School districts are left to decide their own breakfast and lunch menus, as long as they comply with federal nutrition guidelines. To come up with a list of new recipes isn’t easy, and ideas are regularly mined from both traditional and unusual places.

Suthers said the school district holds a recipe contest among the staff to come up with suggestions. Some food items are taken directly from restaurant menus and adapted for use in the school. But it’s the input from students during the school day and at tastings like this one that have the most impact on shaping the course of foods that make their way into the cafeteria.

“(Children) just love the idea of having some say,” said Suthers. “So many things in kids’ lives, they don’t get to have much say in, so they love this event where they get to come and give opinions to adults.”

Those attending the tasting at the Prince William County high school were given a one-page form to evaluate whether or not they liked the food items they tried and provide any comments. During the two-hour event, students, parents and school staff were able to visit as many of the eight food stations as they wanted before sitting down at round tables in the cafeteria to eat. USDA officials, who were in attendance, regularly go to tasting events around the country put on by schools. They also visit cafeterias during the day to talk with kids and staff about the food and identify growing trends.

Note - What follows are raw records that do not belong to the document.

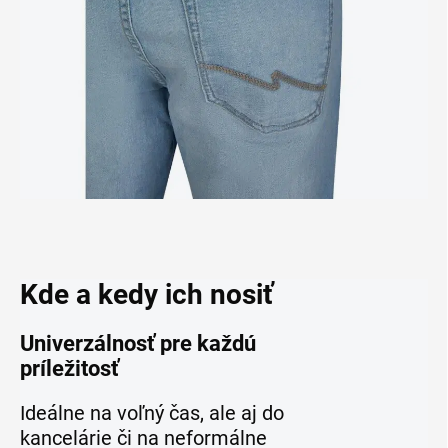
Kde a kedy ich nosiť
Univerzálnosť pre každú
príležitosť
Ideálne na voľný čas, ale aj do
kancelárie či na neformálne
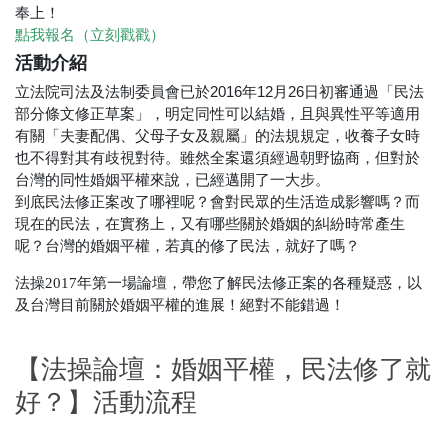
奉上！
點我報名（立刻戳戳）
活動介紹
立法院司法及法制委員會已於2016年12月26日初審通過「民法
部分條文修正草案」，明定同性可以結婚，且與異性平等適用
有關「夫妻配偶、父母子女及親屬」的法規規定，收養子女時
也不得對其有歧視對待。雖然全案還須經過朝野協商，但對於
台灣的同性婚姻平權來說，已經邁開了一大步。
到底民法修正案改了哪裡呢？會對民眾的生活造成影響嗎？而
現在的民法，在實務上，又有哪些關於婚姻的糾紛時常產生
呢？台灣的婚姻平權，若真的修了民法，就好了嗎？
法操2017年第一場論壇，帶您了解民法修正案的各種疑惑，以
及台灣目前關於婚姻平權的進展！絕對不能錯過！
【法操論壇：婚姻平權，民法修了就
好？】活動流程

Increasingly, the foods offered by the USDA and put on the menu by schools are being shaped by what children eat and see at home. Government officials in charge of ordering and buying food for the school lunch program said as the popularity grows of Thai cuisine, intense flavors like buffalo wings and vegetarian options, kids have started asking for the items to be served in their cafeterias, too.

In addition, as parents instill a healthier lifestyle at home, kids are expecting similar characteristics in the food they eat away from the dinner table.

“Schoolchildren are becoming very sophisticated eaters,” said Laura Walter, a USDA official in charge of reviewing the foods offered to schools through the department’s Food and Nutrition Service. Walter said sometimes they get inundated with requests from school districts for certain products. The most recent delectable surprise: frozen broccoli. “Word of mouth is spreading through the grapevine. We want this,” she said.

Items do get dropped by USDA if they get too expensive to purchase or not enough schools demand them. Batter-breaded chicken and sloppy joes are some of the most recent casualties. In their place, new items are added to the menu. Later this year, USDA is considering letting schools purchase string cheese in a single serve pack, frozen spinach and fruit cups for grab and go lunches and breakfasts.

Casey Tran, a high school senior, said at the recent tasting the food he sampled was fresher and there were more flavors than he’s used to.

“It’s pretty good compared to the stuff we have currently. I wouldn’t throw it away,” said Tran, a 17-year-old who buys lunch every day. “I’ll eat it but it can’t compare to home cooking.”